A human’s lack of gills has not stopped them finding alternative means of breathing underwater and scuba diving provides a opportunity of exploring the most alien part of our planet.

Scuba diving is swimming underwater using self-contained breathing apparatus.

Unlike snorkelling or free diving, scuba diving is not hampered by the need to hold one’s breath for long periods or stay close to the natural air at the surface of the water because the diver carries a source of compressed air with them on their back.

A scuba diver typically swims around with the assistance of fins attached to the feet, although there are alternative means of propulsion available including the Diver Propulsion Vehicle (DPV).

Scuba diving is largely a recreational pursuit, but there are also commercial, scientific and military disciplines where participants are interested in aspects beyond marine life and don’t dive merely for the fun of it.

Is Scuba Diving Dangerous?

Scuba diving is a safe recreation these days because of advancements in equipment design and reliability and the heavy safety focus of the training courses.

Like any serious adventure sport, scuba diving has the potential to be deadly if not shown the right levels of respect, with divers acting beyond their training or ability. With the correct training and responsible practise it is a comparatively safe pursuit. There are reportedly only a handful of scuba diving-related fatalities each year out of a diving community of several million.


Scuba diving training is not an optional choice for beginner divers, it is an essential requirement. Diving without proper preparation is very dangerous. It is a technical sport that requires practical training in the operation of the diving apparatus as well as learning the basic theory of how the body reacts to the stresses it is put under within the water.

To become a diver it is first necessary to enrol in a recognised training course that will lead to a scuba diving certificate. The four main UK agencies offering training are the British Sub-Aqua Club (BSAC), the Professional Association of Diving Instructors (PADI), the Sub-Aqua Association (SAA) and the Scottish Sub-Aqua Club (SSAC).

Training is split into three main parts; pool work, theory and open water diving. Students will begin diving in a pool or sheltered shallow water, where they will be taught basic skills such as equipment use. This is supplemented with some classroom teaching, where the essentials of water pressure, diving medicine and safety are taught. Open water diving is where the student has reached a sufficient ability that are able to experience real diving in a lake or at sea.
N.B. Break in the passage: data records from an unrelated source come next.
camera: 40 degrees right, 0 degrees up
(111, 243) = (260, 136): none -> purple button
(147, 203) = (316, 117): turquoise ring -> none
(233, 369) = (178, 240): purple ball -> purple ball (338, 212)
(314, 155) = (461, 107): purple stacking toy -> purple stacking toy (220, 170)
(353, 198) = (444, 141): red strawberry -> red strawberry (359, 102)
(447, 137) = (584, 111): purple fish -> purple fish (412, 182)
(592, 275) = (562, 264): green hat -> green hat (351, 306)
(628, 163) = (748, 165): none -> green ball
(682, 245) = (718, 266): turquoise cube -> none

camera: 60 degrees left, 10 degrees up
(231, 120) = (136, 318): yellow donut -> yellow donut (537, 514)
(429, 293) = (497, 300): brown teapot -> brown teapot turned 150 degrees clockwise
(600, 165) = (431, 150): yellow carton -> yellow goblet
Scuba diving is open to anyone who is physically fit and in general good health. In order to make sure of this, a routine questionnaire must be first completed. Any answers that indicate a risky condition need to be followed up with a medical check up with a specialist doctor, in order to ascertain whether it would be safe to dive. It is not worth lying to pass the medical because diving puts a special kind of strain on the body and to falsify health conditions is to put the diver and fellow divers at risk.

Other Requirements

Beginner scuba divers are not expected to be especially strong swimmers but they will need to demonstrate a reasonable proficiency and ease in the water. At a standard scuba class students will be expected to be able to swim 200 metres non-stop, duck dive and tread water for 10 minutes.

Breathing Underwater

Scuba diving is about exploring the part of the planet where humans were not designed to go. However scuba diving is not simply a way of breathing air underwater; nature has thrown up some more difficulties to contend with.
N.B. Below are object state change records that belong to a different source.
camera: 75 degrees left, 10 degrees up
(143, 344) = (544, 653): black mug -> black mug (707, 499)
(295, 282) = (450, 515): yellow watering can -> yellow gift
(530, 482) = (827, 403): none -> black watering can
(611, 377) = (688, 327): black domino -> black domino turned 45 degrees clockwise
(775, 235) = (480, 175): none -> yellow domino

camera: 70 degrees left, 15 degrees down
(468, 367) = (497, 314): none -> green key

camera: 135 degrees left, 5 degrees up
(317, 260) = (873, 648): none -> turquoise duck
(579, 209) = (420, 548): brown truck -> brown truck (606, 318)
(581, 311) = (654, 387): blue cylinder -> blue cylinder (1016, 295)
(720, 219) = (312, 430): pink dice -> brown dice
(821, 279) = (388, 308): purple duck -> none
A diver has to contend with the problem of ambient pressure, which compresses the lungs and chest making it difficult to breathe, and which increases the greater the water depth. Fortunately there are demand valve regulators that can measure the ambient pressure and supply the diver with oxygen at the same pressure, enabling them to breathe.

Deeper diving requires different air mixtures in the diver’s tank, because the increase in pressure causes a build up of nitrogen in the blood stream and can lead to nitrogen narcosis or the bends. Normal air is comprised of 78% nitrogen and so specially modified gases typically reduce its content.